As parents have long observed, children learn with ease, rapidly absorbing information in their environment and picking up new skills and knowledge at a rapid pace. Things are not so easy for most adults — in particular, they have more difficulty learning languages — but they can be masterful at relying on hard-won experience to get them through life’s challenges.
Our ability to easily absorb information when we’re young coincides with the growth of the cortical region (the outermost layer of the brain). Once we pass adolescence, we rely more on previously stored knowledge and genetic factors, and are less influenced by our environment. To better understand the influence of “nurture” and “nature” in the acquisition of cognitive abilities, researchers from more than eight academic institutions looked at how this window in time differed for different individuals. The resulting study, “The Nature and Nurture of High IQ: An Extended Sensitive Period for Intellectual Development,” was published in Psychological Science in 2013.
“Prolonged cortical thickening observed in individuals with high IQ might reflect an extended period of synaptogenesis and high environmental sensitivity or plasticity,” the scholars write. “We tested this hypothesis by examining the timing of changes in the magnitude of genetic and environmental influences on IQ as a function of IQ score.” They based their work on a cross-sectional sample of 11,000 twin pairs and a longitudinal sample of twins, biological siblings and adoptive siblings.
The study’s findings include:
- IQ development shifts from nurture (environmental) influences to nature (genetic) influences as children move into adulthood, approximately from age 12 to 16.
- A thicker cortical region, which is associated with higher IQs, also appears to be associated with greater susceptibility to environmental inputs.
- The time span during which environment plays a dominant role on IQ development is longer for children with higher IQs. “We found that the period of childlike levels of environmental influence was prolonged in higher-IQ individuals, whereas lower-IQ individuals shifted earlier to an adultlike pattern.”
- Gender does not play a role in the length of time children are able to absorb environmental inputs, and genotype-environment interactions were also ruled out.
- Assortative mating — the tendency of parents to resemble each other cognitively — was not shown to have a significant influence on the family environment and thus its role in children’s IQ development. In fact, higher-IQ parents were shown to have less assortative mating.

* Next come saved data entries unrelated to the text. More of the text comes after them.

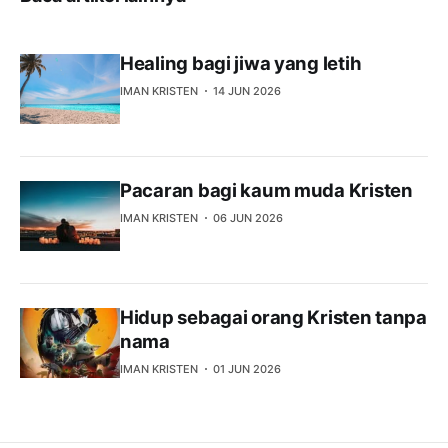
Healing bagi jiwa yang letih
IMAN KRISTEN
14 JUN 2026
Pacaran bagi kaum muda Kristen
IMAN KRISTEN
06 JUN 2026
Hidup sebagai orang Kristen tanpa
nama
IMAN KRISTEN
01 JUN 2026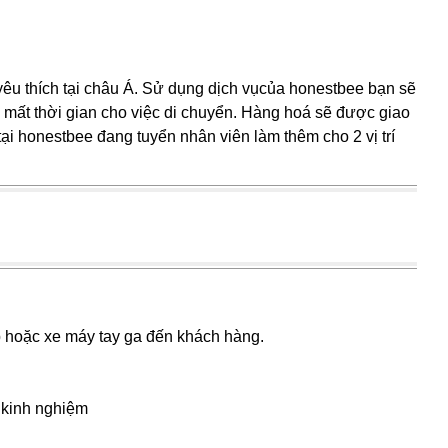
êu thích tại châu Á. Sử dụng dịch vụcủa honestbee bạn sẽ
 mất thời gian cho việc di chuyển. Hàng hoá sẽ được giao
tại honestbee đang tuyển nhân viên làm thêm cho 2 vị trí
hoặc xe máy tay ga đến khách hàng.
h
 kinh nghiệm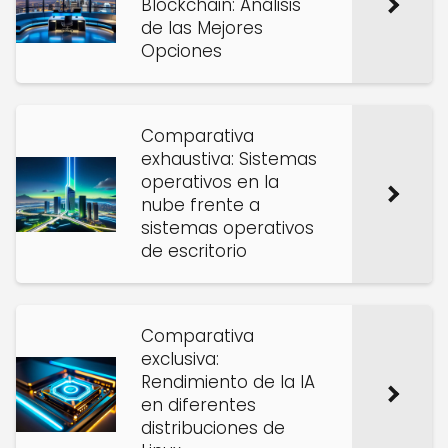
Blockchain: Análisis
de las Mejores
Opciones
Comparativa
exhaustiva: Sistemas
operativos en la
nube frente a
sistemas operativos
de escritorio
Comparativa
exclusiva:
Rendimiento de la IA
en diferentes
distribuciones de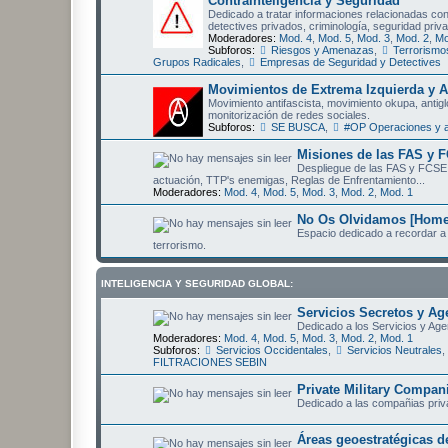
Contrainteligencia y Seguridad
Dedicado a tratar informaciones relacionadas con 
detectives privados, criminología, seguridad priva
Moderadores:
Mod. 4
,
Mod. 5
,
Mod. 3
,
Mod. 2
,
Mo
Subforos:
Riesgos y Amenazas
,
Terrorismo
Grupos Radicales
,
Empresas de Seguridad y Detectives
Movimientos de Extrema Izquierda y A
Movimiento antifascista, movimiento okupa, antigl
monitorización de redes sociales.
Subforos:
SE BUSCA
,
#OP Operaciones y a
Misiones de las FAS y F
Despliegue de las FAS y FCSE 
actuación, TTP's enemigas, Reglas de Enfrentamiento...
Moderadores:
Mod. 4
,
Mod. 5
,
Mod. 3
,
Mod. 2
,
Mod. 1
No Os Olvidamos [Homen
Espacio dedicado a recordar a 
terrorismo.
INTELIGENCIA Y SEGURIDAD GLOBAL:
Servicios Secretos y Ag
Dedicado a los Servicios y Age
Moderadores:
Mod. 4
,
Mod. 5
,
Mod. 3
,
Mod. 2
,
Mod. 1
Subforos:
Servicios Occidentales
,
Servicios Neutrales
,
FILTRACIONES SEBIN
Private Military Compa
Dedicado a las compañias privad
Áreas geoestratégicas de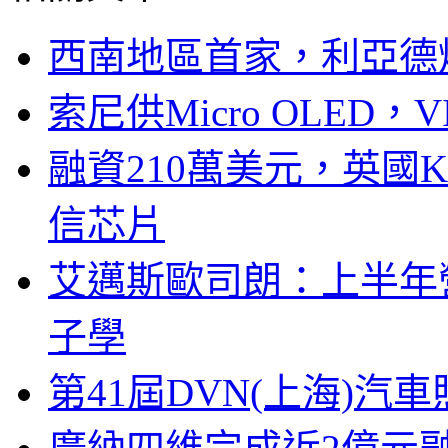
西南地區首家，利亞德
索尼供Micro OLED，
融資210萬美元，英國Ku
信芯片
艾邁斯歐司朗：上半年
子學
第41屆DVN(上海)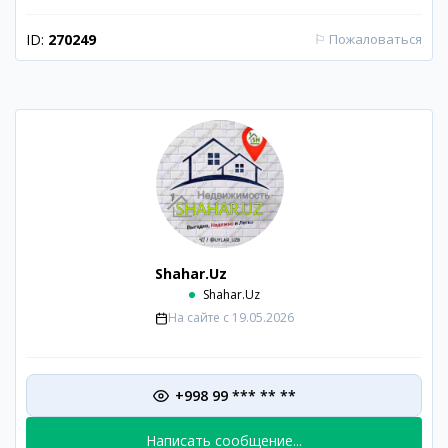
ID:
270249
⚐
Пожаловаться
Shahar.Uz
Shahar.Uz
На сайте с
19.05.2026
+998 99 *** ** **
Написать сообщение...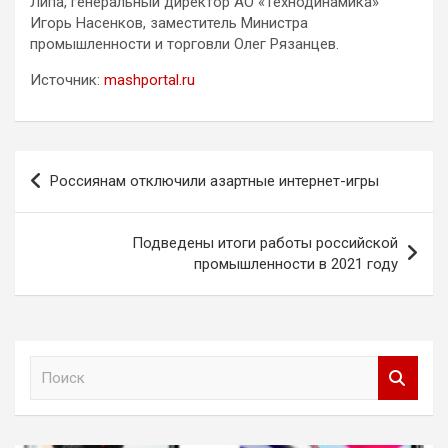
Липа, генеральный директор АО «Технодинамика»
Игорь Насенков, заместитель Министра
промышленности и торговли Олег Рязанцев.
Источник:
mashportal.ru
Навигация
Россиянам отключили азартные интернет-игры
по
записям
Подведены итоги работы российской
промышленности в 2021 году
П
о
и
с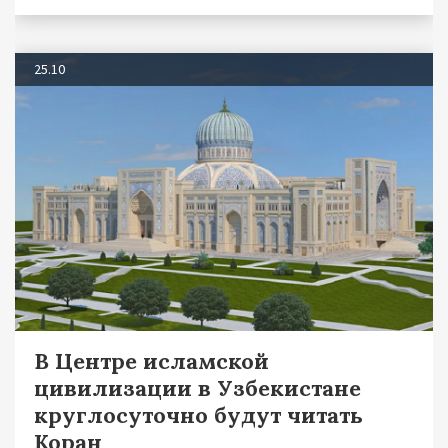
25.10
В Центре исламской
цивилизации в Узбекистане
круглосуточно будут читать
Коран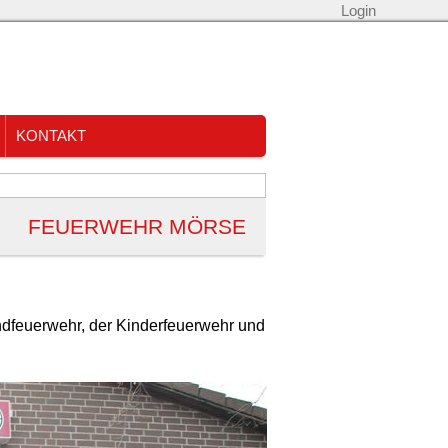
Login
KONTAKT
FEUERWEHR MÖRSE
ndfeuerwehr, der Kinderfeuerwehr und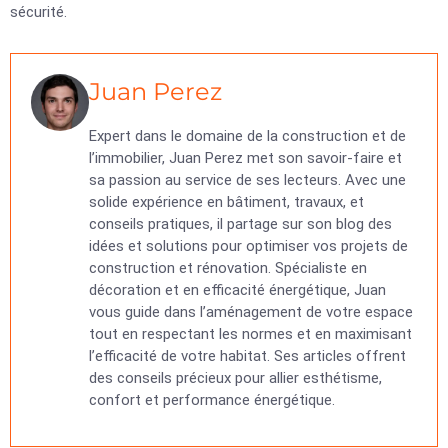
sécurité.
Juan Perez
Expert dans le domaine de la construction et de
l’immobilier, Juan Perez met son savoir-faire et
sa passion au service de ses lecteurs. Avec une
solide expérience en bâtiment, travaux, et
conseils pratiques, il partage sur son blog des
idées et solutions pour optimiser vos projets de
construction et rénovation. Spécialiste en
décoration et en efficacité énergétique, Juan
vous guide dans l’aménagement de votre espace
tout en respectant les normes et en maximisant
l’efficacité de votre habitat. Ses articles offrent
des conseils précieux pour allier esthétisme,
confort et performance énergétique.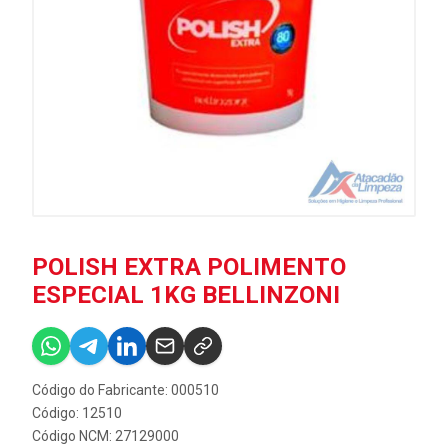
POLISH EXTRA POLIMENTO
ESPECIAL 1KG BELLINZONI
Código do Fabricante: 000510
Código: 12510
Código NCM: 27129000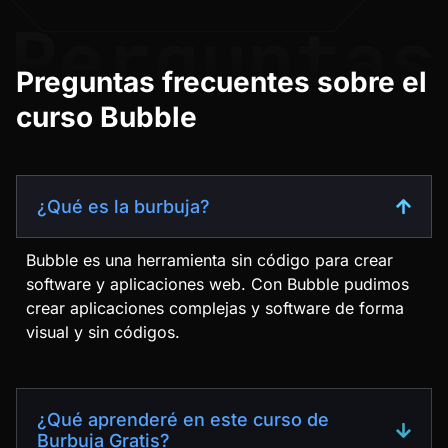
Preguntas frecuentes sobre el
curso Bubble
¿Qué es la burbuja?
Bubble es una herramienta sin código para crear
software y aplicaciones web. Con Bubble pudimos
crear aplicaciones complejas y software de forma
visual y sin códigos.
¿Qué aprenderé en este curso de
Burbuja Gratis?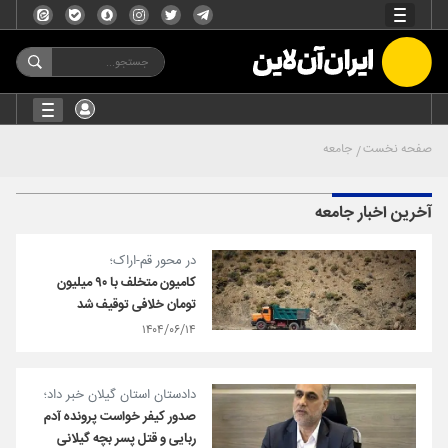
صفحه نخست
جامعه
آخرین اخبار جامعه
در محور قم-اراک؛
کامیون متخلف با ۹۰ میلیون
تومان خلافی توقیف شد
۱۴۰۴/۰۶/۱۴
دادستان استان گیلان خبر داد؛
صدور کیفر خواست پرونده آدم
ربایی و قتل پسر بچه گیلانی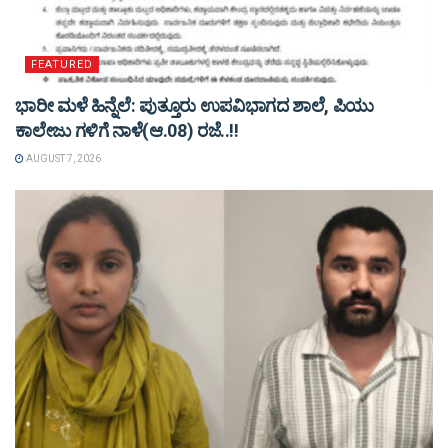
FEATURED
ಭಾರೀ ಮಳೆ ಹಿನ್ನೆಲೆ: ಪುತ್ತೂರು ಉಪವಿಭಾಗದ ಶಾಲೆ, ಪಿಯು
ಕಾಲೇಜು ಗಳಿಗೆ ನಾಳೆ(ಆ.08) ರಜೆ..!!
AUGUST 7, 2026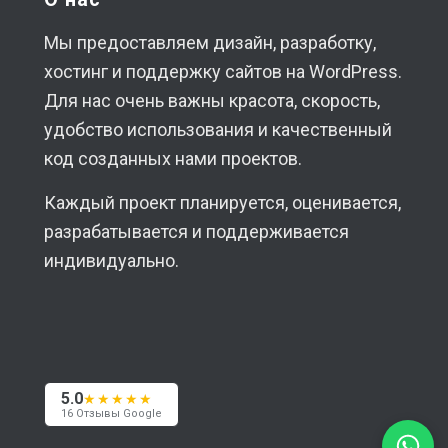
Мы предоставляем дизайн, разработку,
хостинг и поддержку сайтов на WordPress.
Для нас очень важны красота, скорость,
удобство использования и качественный
код созданных нами проектов.
Каждый проект планируется, оценивается,
разрабатывается и поддерживается
индивидуально.
5.0
★★★★★
16 Отзывы Google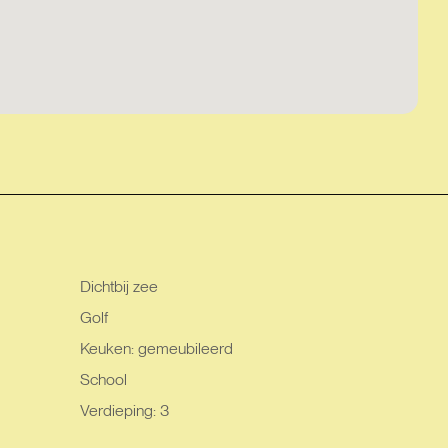
Dichtbij zee
Golf
Keuken: gemeubileerd
School
Verdieping: 3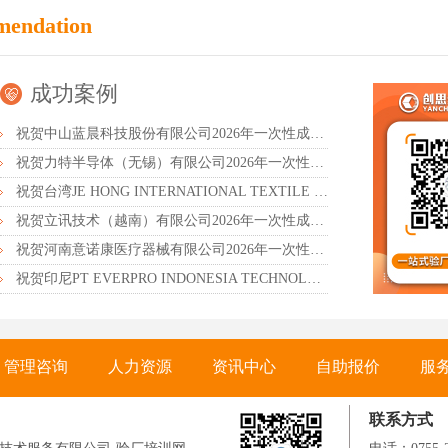
mendation
成功案例
祝贺中山蓝晨科技股份有限公司2026年一次性成功通过BSCI验厂-B级
祝贺力特半导体（无锡）有限公司2026年一次性成功通过RBA-VAP认证审核并取得170.2分
祝贺台湾JE HONG INTERNATIONAL TEXTILE CO., LTD 2026年一次性成功通过GRS认证
祝贺立讯技术（越南）有限公司2026年一次性成功通过RBA-VAP审核获得金牌评级！
祝贺河南意诺康医疗器械有限公司2026年一次性成功通过GMP认证
祝贺印尼PT EVERPRO INDONESIA TECHNOLOGIES公司2026年一次性成功通过RBA-VAP审核
管理咨询
人力资源
资讯中心
自助报价
服
联系方式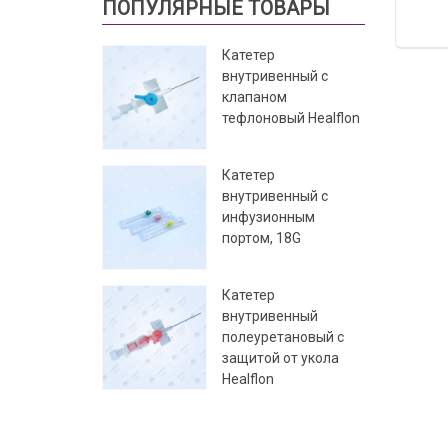
ПОПУЛЯРНЫЕ ТОВАРЫ
Катетер
внутривенный с
клапаном
тефлоновый Healflon
Катетер
внутривенный с
инфузионным
портом, 18G
Катетер
внутривенный
полеуретановый с
защитой от укола
Healflon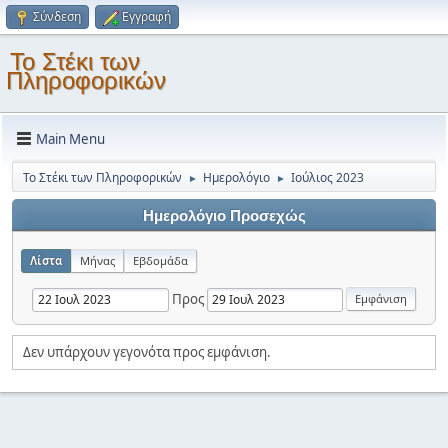
Σύνδεση
Εγγραφή
Το Στέκι των
Πληροφορικών
Main Menu
Το Στέκι των Πληροφορικών
Ημερολόγιο
Ιούλιος 2023
►
►
Ημερολόγιο Προσεχώς
Λίστα
Μήνας
Εβδομάδα
Προς
Δεν υπάρχουν γεγονότα προς εμφάνιση.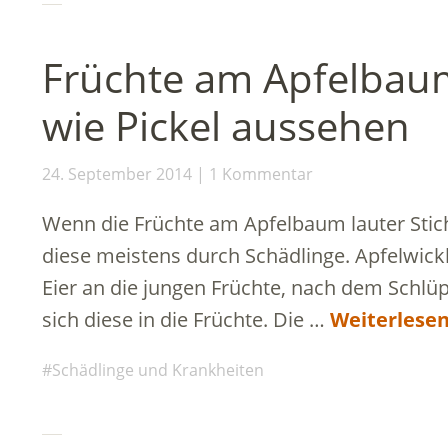
Früchte am Apfelbaum
wie Pickel aussehen
24. September 2014
1 Kommentar
Wenn die Früchte am Apfelbaum lauter Stic
diese meistens durch Schädlinge. Apfelwickle
Eier an die jungen Früchte, nach dem Schl
sich diese in die Früchte. Die …
Weiterlese
Schädlinge und Krankheiten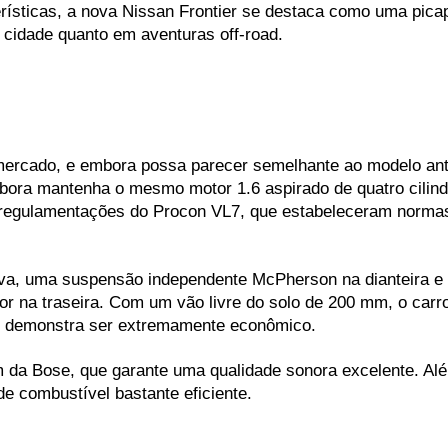
sticas, a nova Nissan Frontier se destaca como uma picape 
a cidade quanto em aventuras off-road.
 mercado, e embora possa parecer semelhante ao modelo ante
ora mantenha o mesmo motor 1.6 aspirado de quatro cilindr
 regulamentações do Procon VL7, que estabeleceram normas
iva, uma suspensão independente McPherson na dianteira e u
bor na traseira. Com um vão livre do solo de 200 mm, o carr
o, demonstra ser extremamente econômico.
a Bose, que garante uma qualidade sonora excelente. Além d
 combustível bastante eficiente.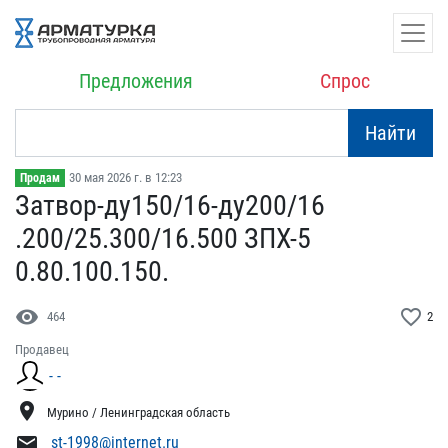
Предложения
Спрос
Найти
30 мая 2026 г. в 12:23
Продам
Затвор-ду150/16-ду200/16​
.200/25.300/16.500 ЗПХ-5​
0.80.100.150.
visibility
favorite_border
464
2
Продавец
- -
location_on
Мурино / Ленинградская область
mail
st-1998@internet.ru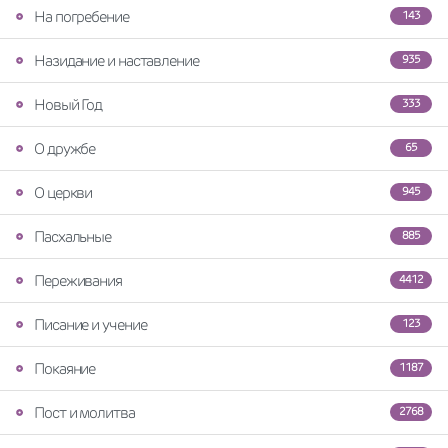
На погребение
143
Назидание и наставление
935
Новый Год
333
О дружбе
65
О церкви
945
Пасхальные
885
Переживания
4412
Писание и учение
123
Покаяние
1187
Пост и молитва
2768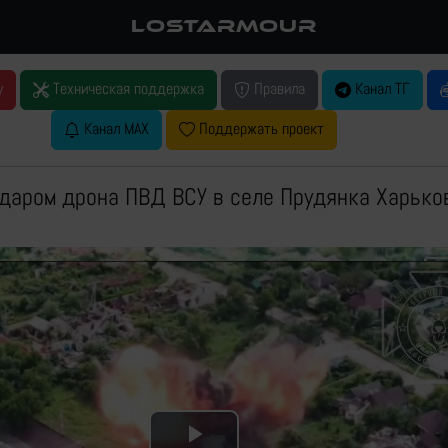
LOSTARMOUR
у
Техническая поддержка
Правила
Канал ТГ
Канал MAX
Поддержать проект
даром дрона ПВД ВСУ в селе Прудянка Харько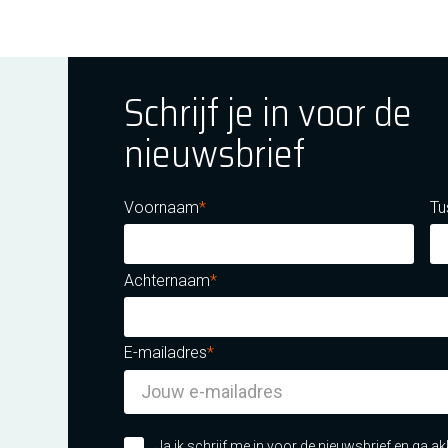
Schrijf je in voor de
nieuwsbrief
ok
tagram
E Youtube
Voornaam
Tu
Achternaam
E-mailadres
m certificatie DNV iso/iec 27001
Ja ik schrijf me in voor de nieuwsbrief en ga 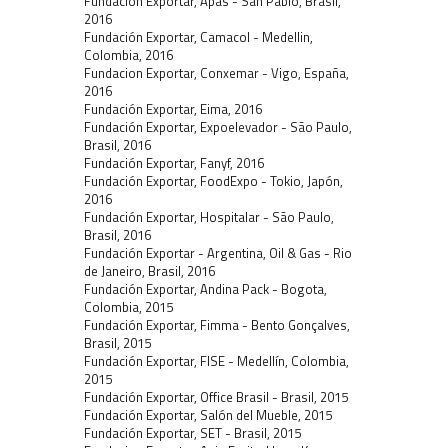
Fundación Exportar, Apas - San Pablo, Brasil,
2016
Fundación Exportar, Camacol - Medellin,
Colombia, 2016
Fundacion Exportar, Conxemar - Vigo, España,
2016
Fundación Exportar, Eima, 2016
Fundación Exportar, Expoelevador - São Paulo,
Brasil, 2016
Fundación Exportar, Fanyf, 2016
Fundación Exportar, FoodExpo - Tokio, Japón,
2016
Fundación Exportar, Hospitalar - São Paulo,
Brasil, 2016
Fundación Exportar - Argentina, Oil & Gas - Rio
de Janeiro, Brasil, 2016
Fundación Exportar, Andina Pack - Bogota,
Colombia, 2015
Fundación Exportar, Fimma - Bento Gonçalves,
Brasil, 2015
Fundación Exportar, FISE - Medellín, Colombia,
2015
Fundación Exportar, Office Brasil - Brasil, 2015
Fundación Exportar, Salón del Mueble, 2015
Fundación Exportar, SET - Brasil, 2015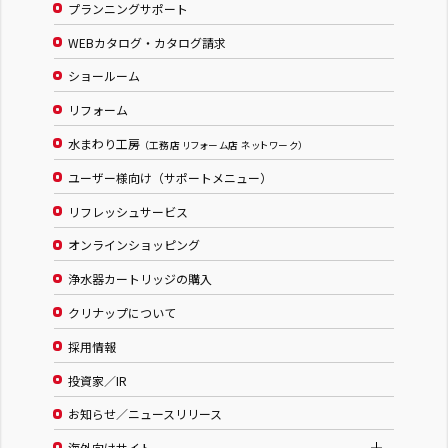
プランニングサポート
WEBカタログ・カタログ請求
ショールーム
リフォーム
水まわり工房
（工務店 リフォーム店 ネットワーク）
ユーザー様向け（サポートメニュー）
リフレッシュサービス
オンラインショッピング
浄水器カートリッジの購入
クリナップについて
採用情報
投資家／IR
お知らせ／ニュースリリース
海外向けサイト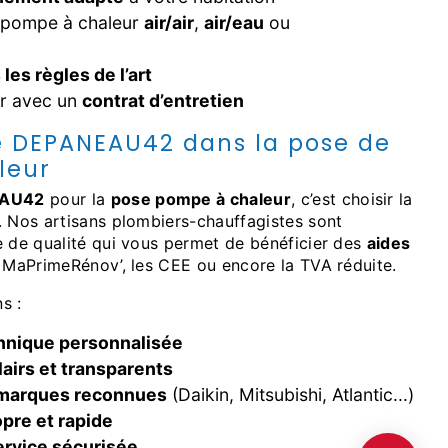
 pompe à chaleur
air/air
,
air/eau
ou
les règles de l’art
er avec un
contrat d’entretien
de DEPANEAU42 dans la pose de
leur
AU42
pour la
pose pompe à chaleur
, c’est choisir la
. Nos artisans plombiers-chauffagistes sont
e de qualité qui vous permet de bénéficier des
aides
 MaPrimeRénov’, les CEE ou encore la TVA réduite.
s :
hnique personnalisée
lairs et transparents
marques reconnues
(Daikin, Mitsubishi, Atlantic...)
opre et rapide
ervice sécurisée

“Our findings raise the question of why a prolonged sensitive period in IQ development might be associated with higher IQ,” the scholars state, and also what the mechanism might be. On the one hand, prolonged immaturity could be beneficial for long-term cognitive development, but on the other, children who eventually have a high IQ score tend to do well early in development. Another possibility is that “heightened levels of attention and arousal, as one may find in individuals of higher IQ, may allow plasticity to occur later into development.”
A related 2011 study, “Verbal and Non-Verbal Intelligence Changes in the Teenage Brain,” found that the IQs of adolescents could shift significantly over time. Study participants were first tested at ages 12 to 16, then again at 15 to 20. One-third of participants experienced a clear change in measured intelligence, with the largest gain being 21 points and the largest decrease 18 points. General intelligence remained relatively constant, while verbal and performance IQ fluctuated due to changes in sensorimotor skills. Also of interest is a 2013 study, “The Stability of Intelligence From Age 11 to Age 90 Years,” which finds that intelligence levels show “moderately high stability from childhood to old-old age.”